[Dataset records]
____________
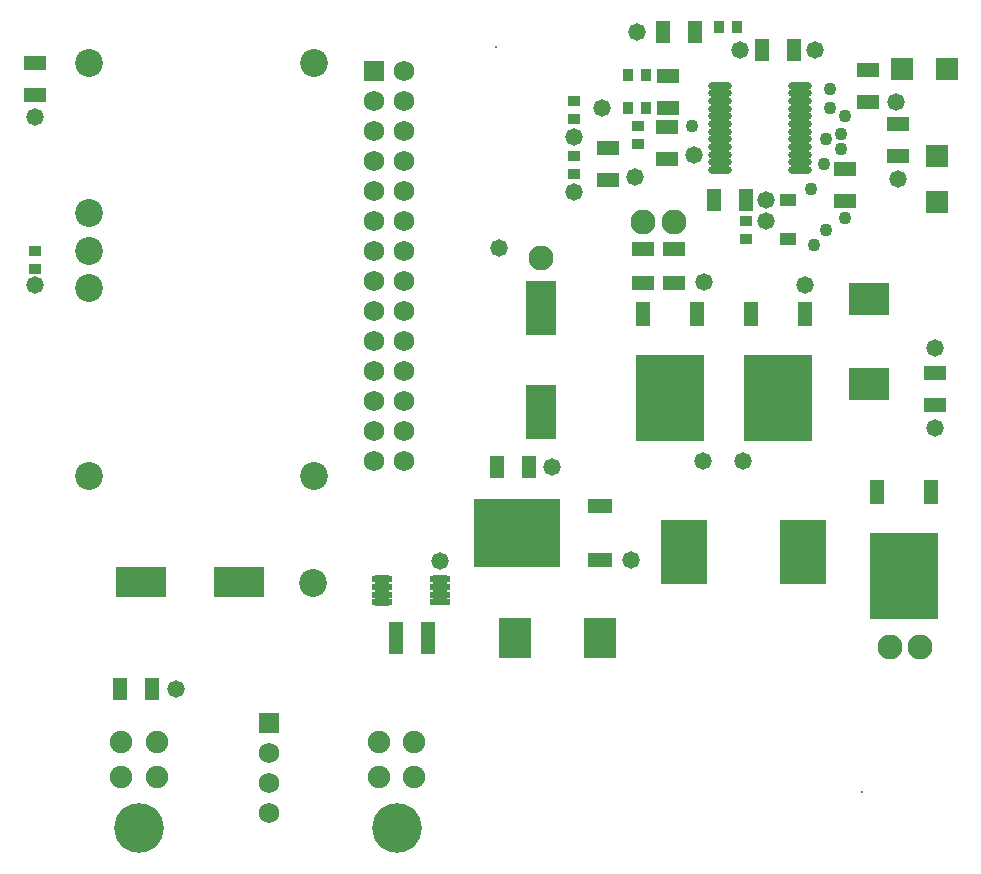
<source format=gts>
G04*
G04 #@! TF.GenerationSoftware,Altium Limited,Altium Designer,18.0.11 (651)*
G04*
G04 Layer_Color=8388736*
%FSLAX25Y25*%
%MOIN*%
G70*
G01*
G75*
%ADD15R,0.17139X0.10052*%
%ADD16R,0.05131X0.11036*%
%ADD17R,0.04934X0.08477*%
%ADD18R,0.22847X0.28753*%
%ADD19R,0.08477X0.04934*%
%ADD20R,0.28753X0.22847*%
%ADD21R,0.11036X0.13398*%
%ADD22R,0.05131X0.07493*%
%ADD23R,0.10052X0.18320*%
%ADD24R,0.07493X0.04934*%
%ADD25R,0.07493X0.05131*%
%ADD26R,0.04343X0.03556*%
%ADD27R,0.03556X0.04343*%
%ADD28R,0.07375X0.07316*%
%ADD29O,0.07887X0.02572*%
%ADD30R,0.15367X0.21272*%
%ADD31R,0.13398X0.11036*%
%ADD32R,0.07316X0.07375*%
%ADD33R,0.07099X0.02375*%
%ADD34O,0.07099X0.02375*%
%ADD35R,0.05603X0.04383*%
%ADD36C,0.00800*%
%ADD37C,0.09300*%
%ADD38C,0.16548*%
%ADD39C,0.07493*%
%ADD40C,0.06800*%
%ADD41R,0.06800X0.06800*%
%ADD42C,0.04300*%
%ADD43C,0.05800*%
%ADD44C,0.08300*%
D15*
X294839Y254500D02*
D03*
X262161D02*
D03*
D16*
X357815Y236000D02*
D03*
X347185D02*
D03*
D17*
X483532Y344000D02*
D03*
X465500D02*
D03*
X507484Y284453D02*
D03*
X525516D02*
D03*
X429468Y344000D02*
D03*
X447500D02*
D03*
D18*
X474516Y316047D02*
D03*
X516500Y256500D02*
D03*
X438484Y316047D02*
D03*
D19*
X415398Y261984D02*
D03*
Y280016D02*
D03*
D20*
X387445Y271000D02*
D03*
D21*
X387000Y236000D02*
D03*
X415346D02*
D03*
D22*
X380870Y293000D02*
D03*
X391500D02*
D03*
X446815Y438000D02*
D03*
X436185D02*
D03*
X479815Y432000D02*
D03*
X469185D02*
D03*
X265815Y219000D02*
D03*
X255185D02*
D03*
X463815Y382000D02*
D03*
X453185D02*
D03*
D23*
X395500Y345823D02*
D03*
Y311177D02*
D03*
D24*
X440000Y365610D02*
D03*
Y354390D02*
D03*
X429500Y365610D02*
D03*
Y354390D02*
D03*
D25*
X527000Y313685D02*
D03*
Y324315D02*
D03*
X418000Y399315D02*
D03*
Y388685D02*
D03*
X438000Y423315D02*
D03*
Y412685D02*
D03*
X497000Y381685D02*
D03*
Y392315D02*
D03*
X514500Y407315D02*
D03*
Y396685D02*
D03*
X226815Y427500D02*
D03*
Y416870D02*
D03*
X504500Y414685D02*
D03*
Y425315D02*
D03*
X437500Y395685D02*
D03*
Y406315D02*
D03*
D26*
X406500Y414953D02*
D03*
Y409047D02*
D03*
Y396453D02*
D03*
Y390547D02*
D03*
X428000Y400547D02*
D03*
Y406453D02*
D03*
X226953Y359095D02*
D03*
Y365000D02*
D03*
X464000Y374953D02*
D03*
Y369047D02*
D03*
D27*
X430453Y423500D02*
D03*
X424547D02*
D03*
X430453Y412500D02*
D03*
X424547D02*
D03*
X460953Y439500D02*
D03*
X455047D02*
D03*
D28*
X527500Y396500D02*
D03*
Y381421D02*
D03*
D29*
X481886Y391925D02*
D03*
Y394484D02*
D03*
Y397043D02*
D03*
Y399602D02*
D03*
Y402161D02*
D03*
Y404720D02*
D03*
Y407279D02*
D03*
Y409839D02*
D03*
Y412398D02*
D03*
Y414957D02*
D03*
Y417516D02*
D03*
Y420075D02*
D03*
X455114Y391925D02*
D03*
Y394484D02*
D03*
Y397043D02*
D03*
Y399602D02*
D03*
Y402161D02*
D03*
Y404720D02*
D03*
Y407279D02*
D03*
Y409839D02*
D03*
Y412398D02*
D03*
Y414957D02*
D03*
Y417516D02*
D03*
Y420075D02*
D03*
D30*
X482882Y264500D02*
D03*
X443118D02*
D03*
D31*
X505000Y349000D02*
D03*
Y320654D02*
D03*
D32*
X515921Y425500D02*
D03*
X531000D02*
D03*
D33*
X362000Y247823D02*
D03*
D34*
Y250382D02*
D03*
Y252941D02*
D03*
Y255500D02*
D03*
X342709Y247823D02*
D03*
Y250382D02*
D03*
Y252941D02*
D03*
Y255500D02*
D03*
D35*
X478000Y381937D02*
D03*
Y369063D02*
D03*
D36*
X380500Y433000D02*
D03*
X502500Y184500D02*
D03*
D37*
X320000Y427500D02*
D03*
X245000D02*
D03*
Y377500D02*
D03*
Y365000D02*
D03*
Y352500D02*
D03*
Y290000D02*
D03*
X320000D02*
D03*
X319750Y254250D02*
D03*
D38*
X261595Y172492D02*
D03*
X347500Y172500D02*
D03*
D39*
X255689Y201311D02*
D03*
X267500D02*
D03*
Y189500D02*
D03*
X255689D02*
D03*
X341595Y189508D02*
D03*
X353405D02*
D03*
Y201319D02*
D03*
X341595D02*
D03*
D40*
X350000Y295000D02*
D03*
X340000D02*
D03*
X350000Y305000D02*
D03*
X340000D02*
D03*
X350000Y315000D02*
D03*
X340000D02*
D03*
X350000Y325000D02*
D03*
X340000D02*
D03*
X350000Y335000D02*
D03*
X340000D02*
D03*
X350000Y345000D02*
D03*
X340000D02*
D03*
X350000Y355000D02*
D03*
X340000D02*
D03*
X350000Y365000D02*
D03*
X340000D02*
D03*
X350000Y375000D02*
D03*
X340000D02*
D03*
X350000Y385000D02*
D03*
X340000D02*
D03*
X350000Y395000D02*
D03*
X340000D02*
D03*
X350000Y405000D02*
D03*
X340000D02*
D03*
X350000Y415000D02*
D03*
X340000D02*
D03*
X350000Y425000D02*
D03*
X305000Y197500D02*
D03*
Y187500D02*
D03*
Y177500D02*
D03*
D41*
X340000Y425000D02*
D03*
X305000Y207500D02*
D03*
D42*
X490000Y394000D02*
D03*
X490500Y402169D02*
D03*
X495500Y399000D02*
D03*
X486500Y367000D02*
D03*
X497000Y376000D02*
D03*
X490484Y372016D02*
D03*
X485500Y385500D02*
D03*
X446000Y406500D02*
D03*
X495500Y404000D02*
D03*
X497000Y410000D02*
D03*
X492000Y412500D02*
D03*
Y419000D02*
D03*
D43*
X274000Y219000D02*
D03*
X362000Y261500D02*
D03*
X226953Y353453D02*
D03*
X227000Y409500D02*
D03*
X425500Y262000D02*
D03*
X450000Y354500D02*
D03*
X483500Y353500D02*
D03*
X514000Y414500D02*
D03*
X463000Y295000D02*
D03*
X449500D02*
D03*
X381500Y366000D02*
D03*
X406500Y384500D02*
D03*
X399185Y293000D02*
D03*
X527000Y332500D02*
D03*
Y306000D02*
D03*
X470500Y375000D02*
D03*
Y382000D02*
D03*
X406500Y403000D02*
D03*
X416000Y412500D02*
D03*
X427000Y389685D02*
D03*
X446500Y397000D02*
D03*
X427500Y438000D02*
D03*
X514500Y389000D02*
D03*
X462000Y432000D02*
D03*
X487000D02*
D03*
D44*
X395500Y362500D02*
D03*
X440000Y374500D02*
D03*
X429500D02*
D03*
X522000Y233000D02*
D03*
X512000D02*
D03*
M02*

</source>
____________
• [TASK TO CARRY OUT]: Take every entry above and transcribe it exactly, with no pictures in the copy.

• [RESULT OF THE EXERCISE]:
<source format=gts>
G04*
G04 #@! TF.GenerationSoftware,Altium Limited,Altium Designer,18.0.11 (651)*
G04*
G04 Layer_Color=8388736*
%FSLAX25Y25*%
%MOIN*%
G70*
G01*
G75*
%ADD15R,0.17139X0.10052*%
%ADD16R,0.05131X0.11036*%
%ADD17R,0.04934X0.08477*%
%ADD18R,0.22847X0.28753*%
%ADD19R,0.08477X0.04934*%
%ADD20R,0.28753X0.22847*%
%ADD21R,0.11036X0.13398*%
%ADD22R,0.05131X0.07493*%
%ADD23R,0.10052X0.18320*%
%ADD24R,0.07493X0.04934*%
%ADD25R,0.07493X0.05131*%
%ADD26R,0.04343X0.03556*%
%ADD27R,0.03556X0.04343*%
%ADD28R,0.07375X0.07316*%
%ADD29O,0.07887X0.02572*%
%ADD30R,0.15367X0.21272*%
%ADD31R,0.13398X0.11036*%
%ADD32R,0.07316X0.07375*%
%ADD33R,0.07099X0.02375*%
%ADD34O,0.07099X0.02375*%
%ADD35R,0.05603X0.04383*%
%ADD36C,0.00800*%
%ADD37C,0.09300*%
%ADD38C,0.16548*%
%ADD39C,0.07493*%
%ADD40C,0.06800*%
%ADD41R,0.06800X0.06800*%
%ADD42C,0.04300*%
%ADD43C,0.05800*%
%ADD44C,0.08300*%
D15*
X294839Y254500D02*
D03*
X262161D02*
D03*
D16*
X357815Y236000D02*
D03*
X347185D02*
D03*
D17*
X483532Y344000D02*
D03*
X465500D02*
D03*
X507484Y284453D02*
D03*
X525516D02*
D03*
X429468Y344000D02*
D03*
X447500D02*
D03*
D18*
X474516Y316047D02*
D03*
X516500Y256500D02*
D03*
X438484Y316047D02*
D03*
D19*
X415398Y261984D02*
D03*
Y280016D02*
D03*
D20*
X387445Y271000D02*
D03*
D21*
X387000Y236000D02*
D03*
X415346D02*
D03*
D22*
X380870Y293000D02*
D03*
X391500D02*
D03*
X446815Y438000D02*
D03*
X436185D02*
D03*
X479815Y432000D02*
D03*
X469185D02*
D03*
X265815Y219000D02*
D03*
X255185D02*
D03*
X463815Y382000D02*
D03*
X453185D02*
D03*
D23*
X395500Y345823D02*
D03*
Y311177D02*
D03*
D24*
X440000Y365610D02*
D03*
Y354390D02*
D03*
X429500Y365610D02*
D03*
Y354390D02*
D03*
D25*
X527000Y313685D02*
D03*
Y324315D02*
D03*
X418000Y399315D02*
D03*
Y388685D02*
D03*
X438000Y423315D02*
D03*
Y412685D02*
D03*
X497000Y381685D02*
D03*
Y392315D02*
D03*
X514500Y407315D02*
D03*
Y396685D02*
D03*
X226815Y427500D02*
D03*
Y416870D02*
D03*
X504500Y414685D02*
D03*
Y425315D02*
D03*
X437500Y395685D02*
D03*
Y406315D02*
D03*
D26*
X406500Y414953D02*
D03*
Y409047D02*
D03*
Y396453D02*
D03*
Y390547D02*
D03*
X428000Y400547D02*
D03*
Y406453D02*
D03*
X226953Y359095D02*
D03*
Y365000D02*
D03*
X464000Y374953D02*
D03*
Y369047D02*
D03*
D27*
X430453Y423500D02*
D03*
X424547D02*
D03*
X430453Y412500D02*
D03*
X424547D02*
D03*
X460953Y439500D02*
D03*
X455047D02*
D03*
D28*
X527500Y396500D02*
D03*
Y381421D02*
D03*
D29*
X481886Y391925D02*
D03*
Y394484D02*
D03*
Y397043D02*
D03*
Y399602D02*
D03*
Y402161D02*
D03*
Y404720D02*
D03*
Y407279D02*
D03*
Y409839D02*
D03*
Y412398D02*
D03*
Y414957D02*
D03*
Y417516D02*
D03*
Y420075D02*
D03*
X455114Y391925D02*
D03*
Y394484D02*
D03*
Y397043D02*
D03*
Y399602D02*
D03*
Y402161D02*
D03*
Y404720D02*
D03*
Y407279D02*
D03*
Y409839D02*
D03*
Y412398D02*
D03*
Y414957D02*
D03*
Y417516D02*
D03*
Y420075D02*
D03*
D30*
X482882Y264500D02*
D03*
X443118D02*
D03*
D31*
X505000Y349000D02*
D03*
Y320654D02*
D03*
D32*
X515921Y425500D02*
D03*
X531000D02*
D03*
D33*
X362000Y247823D02*
D03*
D34*
Y250382D02*
D03*
Y252941D02*
D03*
Y255500D02*
D03*
X342709Y247823D02*
D03*
Y250382D02*
D03*
Y252941D02*
D03*
Y255500D02*
D03*
D35*
X478000Y381937D02*
D03*
Y369063D02*
D03*
D36*
X380500Y433000D02*
D03*
X502500Y184500D02*
D03*
D37*
X320000Y427500D02*
D03*
X245000D02*
D03*
Y377500D02*
D03*
Y365000D02*
D03*
Y352500D02*
D03*
Y290000D02*
D03*
X320000D02*
D03*
X319750Y254250D02*
D03*
D38*
X261595Y172492D02*
D03*
X347500Y172500D02*
D03*
D39*
X255689Y201311D02*
D03*
X267500D02*
D03*
Y189500D02*
D03*
X255689D02*
D03*
X341595Y189508D02*
D03*
X353405D02*
D03*
Y201319D02*
D03*
X341595D02*
D03*
D40*
X350000Y295000D02*
D03*
X340000D02*
D03*
X350000Y305000D02*
D03*
X340000D02*
D03*
X350000Y315000D02*
D03*
X340000D02*
D03*
X350000Y325000D02*
D03*
X340000D02*
D03*
X350000Y335000D02*
D03*
X340000D02*
D03*
X350000Y345000D02*
D03*
X340000D02*
D03*
X350000Y355000D02*
D03*
X340000D02*
D03*
X350000Y365000D02*
D03*
X340000D02*
D03*
X350000Y375000D02*
D03*
X340000D02*
D03*
X350000Y385000D02*
D03*
X340000D02*
D03*
X350000Y395000D02*
D03*
X340000D02*
D03*
X350000Y405000D02*
D03*
X340000D02*
D03*
X350000Y415000D02*
D03*
X340000D02*
D03*
X350000Y425000D02*
D03*
X305000Y197500D02*
D03*
Y187500D02*
D03*
Y177500D02*
D03*
D41*
X340000Y425000D02*
D03*
X305000Y207500D02*
D03*
D42*
X490000Y394000D02*
D03*
X490500Y402169D02*
D03*
X495500Y399000D02*
D03*
X486500Y367000D02*
D03*
X497000Y376000D02*
D03*
X490484Y372016D02*
D03*
X485500Y385500D02*
D03*
X446000Y406500D02*
D03*
X495500Y404000D02*
D03*
X497000Y410000D02*
D03*
X492000Y412500D02*
D03*
Y419000D02*
D03*
D43*
X274000Y219000D02*
D03*
X362000Y261500D02*
D03*
X226953Y353453D02*
D03*
X227000Y409500D02*
D03*
X425500Y262000D02*
D03*
X450000Y354500D02*
D03*
X483500Y353500D02*
D03*
X514000Y414500D02*
D03*
X463000Y295000D02*
D03*
X449500D02*
D03*
X381500Y366000D02*
D03*
X406500Y384500D02*
D03*
X399185Y293000D02*
D03*
X527000Y332500D02*
D03*
Y306000D02*
D03*
X470500Y375000D02*
D03*
Y382000D02*
D03*
X406500Y403000D02*
D03*
X416000Y412500D02*
D03*
X427000Y389685D02*
D03*
X446500Y397000D02*
D03*
X427500Y438000D02*
D03*
X514500Y389000D02*
D03*
X462000Y432000D02*
D03*
X487000D02*
D03*
D44*
X395500Y362500D02*
D03*
X440000Y374500D02*
D03*
X429500D02*
D03*
X522000Y233000D02*
D03*
X512000D02*
D03*
M02*

</source>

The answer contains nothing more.